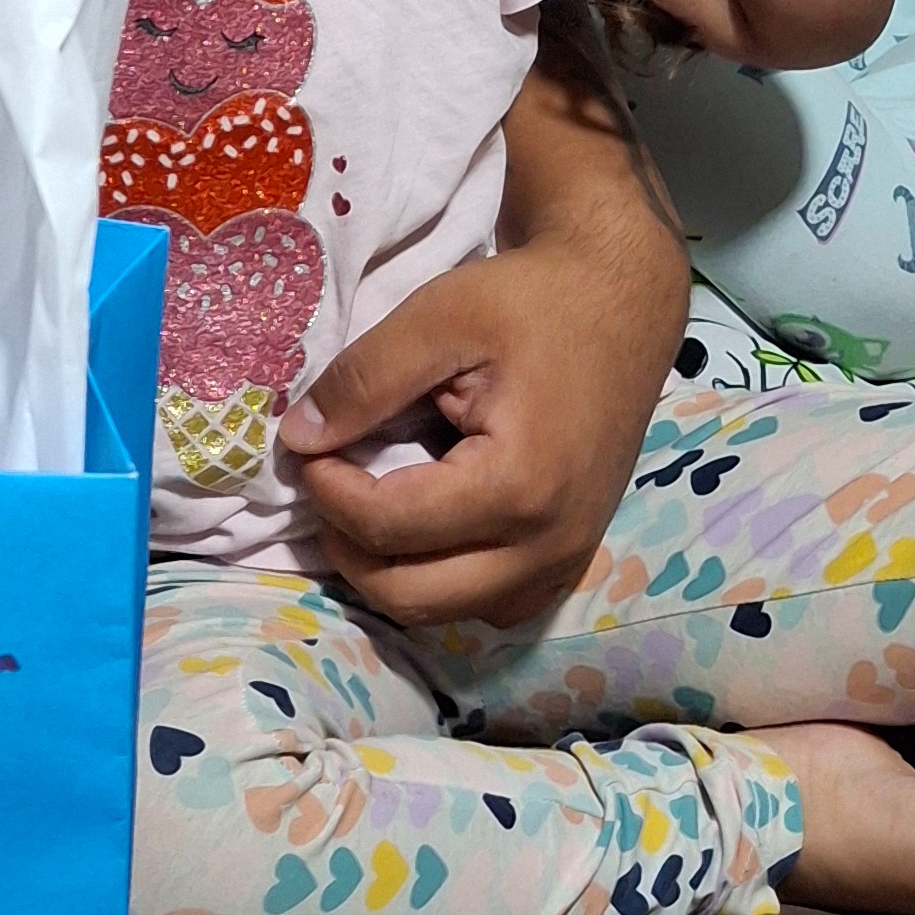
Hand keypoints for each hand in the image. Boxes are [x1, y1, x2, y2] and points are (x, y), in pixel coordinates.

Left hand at [278, 238, 666, 626]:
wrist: (617, 301)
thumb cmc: (532, 302)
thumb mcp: (437, 319)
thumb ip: (363, 382)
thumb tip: (297, 439)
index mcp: (519, 486)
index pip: (387, 526)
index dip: (326, 489)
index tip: (309, 444)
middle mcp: (547, 545)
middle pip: (408, 594)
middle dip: (347, 544)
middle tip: (329, 480)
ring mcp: (564, 561)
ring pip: (443, 613)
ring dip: (387, 570)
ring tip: (366, 502)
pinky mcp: (568, 559)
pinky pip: (485, 603)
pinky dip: (437, 580)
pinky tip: (418, 524)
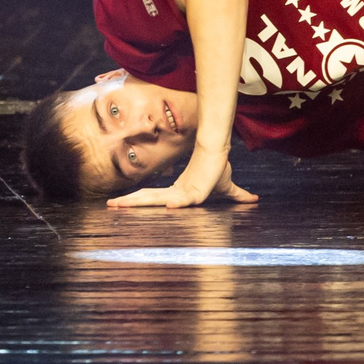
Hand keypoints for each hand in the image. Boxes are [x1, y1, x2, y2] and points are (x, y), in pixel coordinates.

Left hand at [108, 152, 257, 209]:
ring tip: (118, 205)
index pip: (152, 199)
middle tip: (109, 205)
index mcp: (177, 193)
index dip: (135, 202)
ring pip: (155, 199)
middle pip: (147, 198)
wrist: (223, 156)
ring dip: (136, 202)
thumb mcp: (228, 190)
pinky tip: (167, 207)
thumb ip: (238, 196)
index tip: (118, 205)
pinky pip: (183, 199)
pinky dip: (174, 202)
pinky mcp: (194, 191)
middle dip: (128, 203)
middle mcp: (175, 192)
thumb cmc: (220, 170)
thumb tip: (254, 199)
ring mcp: (182, 192)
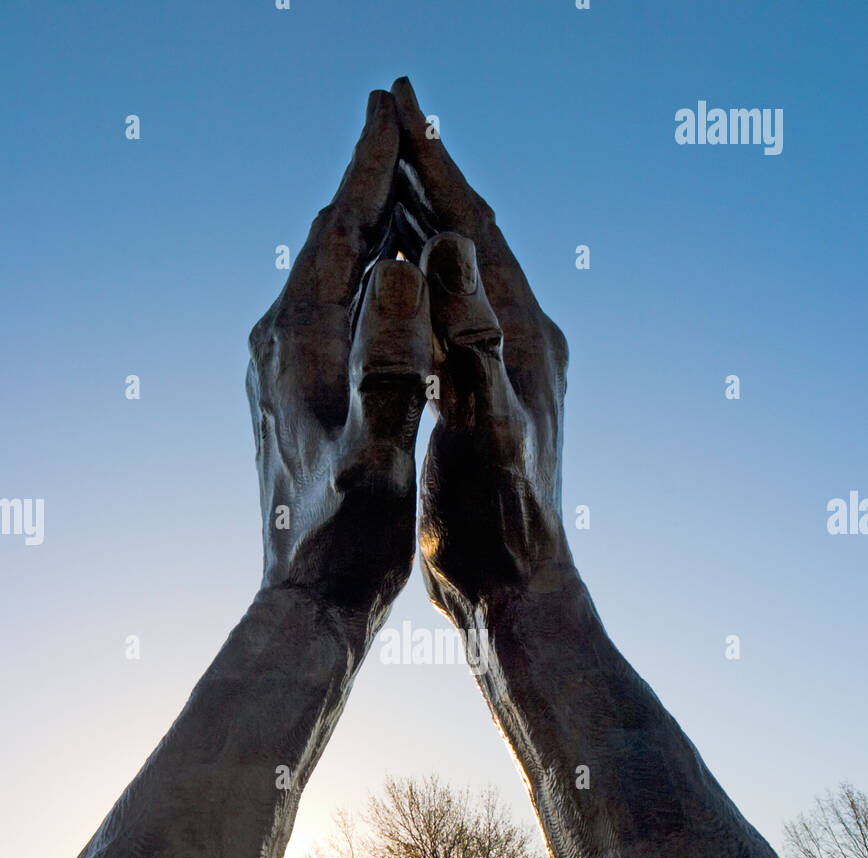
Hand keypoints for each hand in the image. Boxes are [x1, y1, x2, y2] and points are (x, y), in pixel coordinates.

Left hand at [246, 89, 431, 621]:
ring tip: (395, 187)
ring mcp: (279, 372)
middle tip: (396, 123)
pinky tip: (382, 283)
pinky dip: (359, 279)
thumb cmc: (350, 537)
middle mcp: (279, 346)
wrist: (308, 600)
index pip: (339, 231)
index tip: (396, 110)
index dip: (372, 169)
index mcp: (301, 345)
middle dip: (365, 182)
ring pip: (325, 275)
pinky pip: (327, 313)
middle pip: (326, 240)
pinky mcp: (289, 397)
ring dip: (363, 229)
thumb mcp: (381, 453)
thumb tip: (405, 269)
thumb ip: (392, 363)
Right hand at [388, 77, 570, 618]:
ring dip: (423, 222)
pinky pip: (444, 318)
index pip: (476, 228)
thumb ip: (469, 334)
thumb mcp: (484, 421)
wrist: (513, 588)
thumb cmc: (499, 518)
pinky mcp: (478, 401)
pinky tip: (394, 281)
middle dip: (430, 176)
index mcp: (522, 335)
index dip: (437, 163)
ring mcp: (501, 370)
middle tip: (392, 116)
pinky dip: (417, 282)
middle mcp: (518, 342)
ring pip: (456, 276)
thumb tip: (447, 242)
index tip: (401, 103)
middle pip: (470, 237)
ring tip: (388, 179)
──────────────────────────────
WHAT IS NEEDED: Each line from the first line of the listing through the line with "ring mcp: (564, 561)" must be printed exactly, both ends included, and no picture may appear.

RESULT OF THIS EXERCISE:
Hand keypoints for each hand in the image. Boxes are [x1, y1, x2, y2] and points are (x, y), in pixel coordinates.

Left hand at [278, 238, 666, 626]:
wrist: (617, 301)
thumb cmc: (532, 302)
thumb mcp: (437, 319)
thumb ip: (363, 382)
thumb tip: (297, 439)
index mcp: (519, 486)
index pip: (387, 526)
index dip: (326, 489)
index tip: (309, 444)
middle mcp: (547, 545)
middle pip: (408, 594)
middle dip: (347, 544)
middle tip: (329, 480)
ring mcp: (564, 561)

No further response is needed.